[Description of the task]
Retype every entry exactly, character for character.

[Listed entries]
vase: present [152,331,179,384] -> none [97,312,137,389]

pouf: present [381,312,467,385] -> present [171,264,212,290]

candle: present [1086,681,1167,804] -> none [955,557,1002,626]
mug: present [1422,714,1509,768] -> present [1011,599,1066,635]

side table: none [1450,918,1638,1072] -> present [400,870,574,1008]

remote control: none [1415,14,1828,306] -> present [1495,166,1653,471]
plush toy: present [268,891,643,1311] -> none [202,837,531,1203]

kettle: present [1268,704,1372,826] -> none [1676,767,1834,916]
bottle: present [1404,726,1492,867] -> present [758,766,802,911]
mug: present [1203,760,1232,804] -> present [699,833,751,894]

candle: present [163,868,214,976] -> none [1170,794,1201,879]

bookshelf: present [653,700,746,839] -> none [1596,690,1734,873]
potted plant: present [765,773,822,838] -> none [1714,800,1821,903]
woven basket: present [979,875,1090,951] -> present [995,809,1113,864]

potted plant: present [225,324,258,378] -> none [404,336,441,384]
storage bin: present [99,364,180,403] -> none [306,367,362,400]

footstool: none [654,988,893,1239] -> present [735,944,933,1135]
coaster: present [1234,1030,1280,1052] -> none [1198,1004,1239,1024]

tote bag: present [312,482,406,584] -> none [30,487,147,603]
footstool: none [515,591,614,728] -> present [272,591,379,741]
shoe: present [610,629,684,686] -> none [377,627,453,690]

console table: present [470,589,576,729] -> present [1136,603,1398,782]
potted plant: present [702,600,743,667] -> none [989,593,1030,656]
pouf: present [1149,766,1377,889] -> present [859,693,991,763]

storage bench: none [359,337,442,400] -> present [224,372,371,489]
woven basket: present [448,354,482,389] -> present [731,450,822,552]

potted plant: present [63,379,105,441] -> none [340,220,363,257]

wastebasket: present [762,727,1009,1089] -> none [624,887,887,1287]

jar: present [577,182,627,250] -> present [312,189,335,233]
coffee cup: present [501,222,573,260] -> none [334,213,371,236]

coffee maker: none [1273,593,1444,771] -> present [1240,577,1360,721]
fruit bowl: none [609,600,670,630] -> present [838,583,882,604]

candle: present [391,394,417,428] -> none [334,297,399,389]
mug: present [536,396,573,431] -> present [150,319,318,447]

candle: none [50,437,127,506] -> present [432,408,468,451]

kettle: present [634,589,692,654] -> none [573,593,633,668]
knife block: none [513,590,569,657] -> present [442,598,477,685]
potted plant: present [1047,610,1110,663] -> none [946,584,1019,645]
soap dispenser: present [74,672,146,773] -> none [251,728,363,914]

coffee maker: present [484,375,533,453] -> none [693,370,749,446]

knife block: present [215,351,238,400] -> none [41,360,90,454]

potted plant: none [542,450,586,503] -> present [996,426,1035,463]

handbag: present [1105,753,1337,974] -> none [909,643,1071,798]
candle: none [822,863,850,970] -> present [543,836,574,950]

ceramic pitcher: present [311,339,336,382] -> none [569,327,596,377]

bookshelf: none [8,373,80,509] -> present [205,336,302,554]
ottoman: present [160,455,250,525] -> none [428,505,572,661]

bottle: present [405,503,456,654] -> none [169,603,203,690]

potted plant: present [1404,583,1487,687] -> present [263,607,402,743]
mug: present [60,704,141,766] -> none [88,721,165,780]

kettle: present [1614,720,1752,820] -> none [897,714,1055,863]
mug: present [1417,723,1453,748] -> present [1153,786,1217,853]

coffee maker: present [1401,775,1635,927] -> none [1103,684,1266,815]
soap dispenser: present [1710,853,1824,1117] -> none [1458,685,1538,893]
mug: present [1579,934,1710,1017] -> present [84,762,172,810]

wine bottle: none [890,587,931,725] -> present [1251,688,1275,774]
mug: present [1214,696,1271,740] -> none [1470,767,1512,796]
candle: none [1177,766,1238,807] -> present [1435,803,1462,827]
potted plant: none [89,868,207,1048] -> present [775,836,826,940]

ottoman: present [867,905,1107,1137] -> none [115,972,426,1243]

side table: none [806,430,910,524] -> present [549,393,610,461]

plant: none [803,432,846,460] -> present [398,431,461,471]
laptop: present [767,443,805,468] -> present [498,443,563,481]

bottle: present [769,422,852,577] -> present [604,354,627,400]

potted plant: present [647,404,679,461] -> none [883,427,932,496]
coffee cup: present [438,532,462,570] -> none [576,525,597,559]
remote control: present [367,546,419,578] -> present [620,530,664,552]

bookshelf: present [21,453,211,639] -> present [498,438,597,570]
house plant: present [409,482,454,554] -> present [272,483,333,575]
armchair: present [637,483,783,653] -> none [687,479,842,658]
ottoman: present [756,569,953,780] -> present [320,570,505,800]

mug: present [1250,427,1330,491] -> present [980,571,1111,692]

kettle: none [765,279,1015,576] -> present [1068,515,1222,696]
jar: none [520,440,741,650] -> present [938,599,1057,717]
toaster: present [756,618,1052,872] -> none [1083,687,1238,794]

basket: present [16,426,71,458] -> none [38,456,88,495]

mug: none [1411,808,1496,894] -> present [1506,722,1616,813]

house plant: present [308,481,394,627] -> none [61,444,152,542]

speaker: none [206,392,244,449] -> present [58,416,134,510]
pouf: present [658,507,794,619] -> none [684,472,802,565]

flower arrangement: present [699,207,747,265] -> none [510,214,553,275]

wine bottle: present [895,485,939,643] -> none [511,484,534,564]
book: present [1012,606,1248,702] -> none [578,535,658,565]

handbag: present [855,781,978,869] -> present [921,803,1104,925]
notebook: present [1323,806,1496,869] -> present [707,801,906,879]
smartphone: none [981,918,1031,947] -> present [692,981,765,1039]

[Completed task]
vase: present [152,331,179,384] -> none [97,312,137,389]

pouf: present [381,312,467,385] -> present [171,264,212,290]

candle: present [1086,681,1167,804] -> none [955,557,1002,626]
mug: present [1422,714,1509,768] -> present [1011,599,1066,635]

side table: none [1450,918,1638,1072] -> present [400,870,574,1008]

remote control: none [1415,14,1828,306] -> present [1495,166,1653,471]
plush toy: present [268,891,643,1311] -> none [202,837,531,1203]

kettle: present [1268,704,1372,826] -> none [1676,767,1834,916]
bottle: present [1404,726,1492,867] -> present [758,766,802,911]
mug: present [1203,760,1232,804] -> present [699,833,751,894]

candle: present [163,868,214,976] -> none [1170,794,1201,879]

bookshelf: present [653,700,746,839] -> none [1596,690,1734,873]
potted plant: present [765,773,822,838] -> none [1714,800,1821,903]
woven basket: present [979,875,1090,951] -> present [995,809,1113,864]

potted plant: present [225,324,258,378] -> none [404,336,441,384]
storage bin: present [99,364,180,403] -> none [306,367,362,400]

footstool: none [654,988,893,1239] -> present [735,944,933,1135]
coaster: present [1234,1030,1280,1052] -> none [1198,1004,1239,1024]

tote bag: present [312,482,406,584] -> none [30,487,147,603]
footstool: none [515,591,614,728] -> present [272,591,379,741]
shoe: present [610,629,684,686] -> none [377,627,453,690]

console table: present [470,589,576,729] -> present [1136,603,1398,782]
potted plant: present [702,600,743,667] -> none [989,593,1030,656]
pouf: present [1149,766,1377,889] -> present [859,693,991,763]

storage bench: none [359,337,442,400] -> present [224,372,371,489]
woven basket: present [448,354,482,389] -> present [731,450,822,552]

potted plant: present [63,379,105,441] -> none [340,220,363,257]

wastebasket: present [762,727,1009,1089] -> none [624,887,887,1287]

jar: present [577,182,627,250] -> present [312,189,335,233]
coffee cup: present [501,222,573,260] -> none [334,213,371,236]

coffee maker: none [1273,593,1444,771] -> present [1240,577,1360,721]
fruit bowl: none [609,600,670,630] -> present [838,583,882,604]

candle: present [391,394,417,428] -> none [334,297,399,389]
mug: present [536,396,573,431] -> present [150,319,318,447]

candle: none [50,437,127,506] -> present [432,408,468,451]

kettle: present [634,589,692,654] -> none [573,593,633,668]
knife block: none [513,590,569,657] -> present [442,598,477,685]
potted plant: present [1047,610,1110,663] -> none [946,584,1019,645]
soap dispenser: present [74,672,146,773] -> none [251,728,363,914]

coffee maker: present [484,375,533,453] -> none [693,370,749,446]

knife block: present [215,351,238,400] -> none [41,360,90,454]

potted plant: none [542,450,586,503] -> present [996,426,1035,463]

handbag: present [1105,753,1337,974] -> none [909,643,1071,798]
candle: none [822,863,850,970] -> present [543,836,574,950]

ceramic pitcher: present [311,339,336,382] -> none [569,327,596,377]

bookshelf: none [8,373,80,509] -> present [205,336,302,554]
ottoman: present [160,455,250,525] -> none [428,505,572,661]

bottle: present [405,503,456,654] -> none [169,603,203,690]

potted plant: present [1404,583,1487,687] -> present [263,607,402,743]
mug: present [60,704,141,766] -> none [88,721,165,780]

kettle: present [1614,720,1752,820] -> none [897,714,1055,863]
mug: present [1417,723,1453,748] -> present [1153,786,1217,853]

coffee maker: present [1401,775,1635,927] -> none [1103,684,1266,815]
soap dispenser: present [1710,853,1824,1117] -> none [1458,685,1538,893]
mug: present [1579,934,1710,1017] -> present [84,762,172,810]

wine bottle: none [890,587,931,725] -> present [1251,688,1275,774]
mug: present [1214,696,1271,740] -> none [1470,767,1512,796]
candle: none [1177,766,1238,807] -> present [1435,803,1462,827]
potted plant: none [89,868,207,1048] -> present [775,836,826,940]

ottoman: present [867,905,1107,1137] -> none [115,972,426,1243]

side table: none [806,430,910,524] -> present [549,393,610,461]

plant: none [803,432,846,460] -> present [398,431,461,471]
laptop: present [767,443,805,468] -> present [498,443,563,481]

bottle: present [769,422,852,577] -> present [604,354,627,400]

potted plant: present [647,404,679,461] -> none [883,427,932,496]
coffee cup: present [438,532,462,570] -> none [576,525,597,559]
remote control: present [367,546,419,578] -> present [620,530,664,552]

bookshelf: present [21,453,211,639] -> present [498,438,597,570]
house plant: present [409,482,454,554] -> present [272,483,333,575]
armchair: present [637,483,783,653] -> none [687,479,842,658]
ottoman: present [756,569,953,780] -> present [320,570,505,800]

mug: present [1250,427,1330,491] -> present [980,571,1111,692]

kettle: none [765,279,1015,576] -> present [1068,515,1222,696]
jar: none [520,440,741,650] -> present [938,599,1057,717]
toaster: present [756,618,1052,872] -> none [1083,687,1238,794]

basket: present [16,426,71,458] -> none [38,456,88,495]

mug: none [1411,808,1496,894] -> present [1506,722,1616,813]

house plant: present [308,481,394,627] -> none [61,444,152,542]

speaker: none [206,392,244,449] -> present [58,416,134,510]
pouf: present [658,507,794,619] -> none [684,472,802,565]

flower arrangement: present [699,207,747,265] -> none [510,214,553,275]

wine bottle: present [895,485,939,643] -> none [511,484,534,564]
book: present [1012,606,1248,702] -> none [578,535,658,565]

handbag: present [855,781,978,869] -> present [921,803,1104,925]
notebook: present [1323,806,1496,869] -> present [707,801,906,879]
smartphone: none [981,918,1031,947] -> present [692,981,765,1039]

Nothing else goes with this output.